Climbing is not just something I used to do, it is how I am. The boundaries between doing and being have dissolved and the two things bleed into each other.
In somatic psychology, the body is seen as a history book and the scorekeeper. It remembers everything we’ve done and seen and felt. So if we take this as true, there is no way to be something now that isn’t also informed by the things we used to be, the things we used to do. Becoming who we are builds on what we were before, like the rings of a redwood tree. We contain layers and spirals of growth, of past selves, of thens, of befores. When a past self dies off, it does not disappear, it leaves a skeleton that something new will shape itself around. We hug the borders of the past.
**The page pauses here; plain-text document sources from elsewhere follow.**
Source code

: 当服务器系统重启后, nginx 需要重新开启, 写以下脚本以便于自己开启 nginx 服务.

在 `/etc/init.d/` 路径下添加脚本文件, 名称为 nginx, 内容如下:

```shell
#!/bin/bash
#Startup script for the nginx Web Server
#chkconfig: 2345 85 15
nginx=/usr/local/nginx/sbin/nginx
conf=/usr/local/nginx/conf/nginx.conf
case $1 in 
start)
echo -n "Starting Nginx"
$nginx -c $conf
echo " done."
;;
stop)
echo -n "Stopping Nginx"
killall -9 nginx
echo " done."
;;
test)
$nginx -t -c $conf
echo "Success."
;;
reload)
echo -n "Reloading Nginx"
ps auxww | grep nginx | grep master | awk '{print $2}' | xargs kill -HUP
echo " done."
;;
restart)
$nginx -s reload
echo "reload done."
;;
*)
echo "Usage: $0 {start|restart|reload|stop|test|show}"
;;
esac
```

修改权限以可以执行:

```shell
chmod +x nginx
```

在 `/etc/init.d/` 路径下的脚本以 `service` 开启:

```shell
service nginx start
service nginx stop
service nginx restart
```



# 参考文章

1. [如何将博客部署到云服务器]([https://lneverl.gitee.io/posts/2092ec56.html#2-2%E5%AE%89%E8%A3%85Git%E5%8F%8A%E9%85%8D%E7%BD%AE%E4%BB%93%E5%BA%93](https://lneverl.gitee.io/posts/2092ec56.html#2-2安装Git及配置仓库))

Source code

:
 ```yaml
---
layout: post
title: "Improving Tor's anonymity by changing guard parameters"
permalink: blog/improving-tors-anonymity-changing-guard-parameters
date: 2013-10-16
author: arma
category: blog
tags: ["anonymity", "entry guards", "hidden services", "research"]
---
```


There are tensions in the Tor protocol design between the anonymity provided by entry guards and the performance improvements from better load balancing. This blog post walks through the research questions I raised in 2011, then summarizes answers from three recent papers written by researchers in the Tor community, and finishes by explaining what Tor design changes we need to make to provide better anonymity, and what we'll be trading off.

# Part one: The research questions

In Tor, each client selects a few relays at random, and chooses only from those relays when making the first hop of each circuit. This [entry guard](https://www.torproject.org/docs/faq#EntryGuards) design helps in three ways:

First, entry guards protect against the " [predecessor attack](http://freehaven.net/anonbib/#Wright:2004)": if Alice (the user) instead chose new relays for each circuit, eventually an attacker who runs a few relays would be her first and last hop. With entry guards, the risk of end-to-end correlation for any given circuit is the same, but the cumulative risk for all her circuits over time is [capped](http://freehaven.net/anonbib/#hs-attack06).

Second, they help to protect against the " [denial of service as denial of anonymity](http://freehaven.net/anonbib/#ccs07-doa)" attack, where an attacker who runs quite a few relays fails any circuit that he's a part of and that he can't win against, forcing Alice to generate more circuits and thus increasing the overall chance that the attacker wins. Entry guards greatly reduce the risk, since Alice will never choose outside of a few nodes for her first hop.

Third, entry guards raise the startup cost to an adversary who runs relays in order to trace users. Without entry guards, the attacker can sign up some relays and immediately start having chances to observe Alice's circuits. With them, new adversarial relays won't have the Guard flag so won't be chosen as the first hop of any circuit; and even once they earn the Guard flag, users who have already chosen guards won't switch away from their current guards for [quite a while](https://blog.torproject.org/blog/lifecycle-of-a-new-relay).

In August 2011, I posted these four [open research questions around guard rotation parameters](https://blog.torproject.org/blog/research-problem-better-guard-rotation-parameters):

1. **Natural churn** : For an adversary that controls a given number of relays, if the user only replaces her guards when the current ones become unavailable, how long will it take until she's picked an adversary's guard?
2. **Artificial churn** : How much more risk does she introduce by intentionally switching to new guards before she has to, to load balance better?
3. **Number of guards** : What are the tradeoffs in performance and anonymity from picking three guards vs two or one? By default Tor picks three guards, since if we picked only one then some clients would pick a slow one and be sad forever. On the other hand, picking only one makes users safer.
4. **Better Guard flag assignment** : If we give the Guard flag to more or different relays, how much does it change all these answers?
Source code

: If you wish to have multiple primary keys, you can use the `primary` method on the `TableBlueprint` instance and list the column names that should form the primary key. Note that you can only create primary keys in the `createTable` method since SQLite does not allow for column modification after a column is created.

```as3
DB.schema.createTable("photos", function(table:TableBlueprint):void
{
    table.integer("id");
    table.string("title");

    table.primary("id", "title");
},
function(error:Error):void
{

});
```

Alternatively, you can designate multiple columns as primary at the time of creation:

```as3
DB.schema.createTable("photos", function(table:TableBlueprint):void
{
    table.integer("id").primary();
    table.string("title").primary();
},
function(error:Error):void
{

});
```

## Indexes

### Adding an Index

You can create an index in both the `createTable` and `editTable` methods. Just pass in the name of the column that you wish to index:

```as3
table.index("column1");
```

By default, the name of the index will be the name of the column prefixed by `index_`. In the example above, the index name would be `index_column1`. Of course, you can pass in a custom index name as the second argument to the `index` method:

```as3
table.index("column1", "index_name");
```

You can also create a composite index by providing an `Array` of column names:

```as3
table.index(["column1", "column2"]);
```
Of course this is sort of inconvenient to notice, because when we look at it like this we can really feel the enormity of who we are, the depth of all the lives we have already lived, the amount of space we actually need to exist here. We can’t be that small little thing that claims to not need or know anything, to not understand who she really is.
I want to bring climbing with me, if only in heart, because what I learned from those years on the road shaped me in such profound ways. And maybe I don’t even really have a choice in the matter, maybe climbing will always define me because of the days I’ve spent doing it. I will never be able to un-know or forget the feeling of seeing first light on Mt. Tom, of standing on top of Half Dome, of wrestling with Generator crack. I want all of that to characterize who I am now.
And despite all of my protesting, I know that preventing myself from becoming this new thing is not what I want to do. So here I am. Learning and running. Sitting and staying. I’m allowing myself to expand into something wiser, something that honors and celebrates the fact that I was once a climber.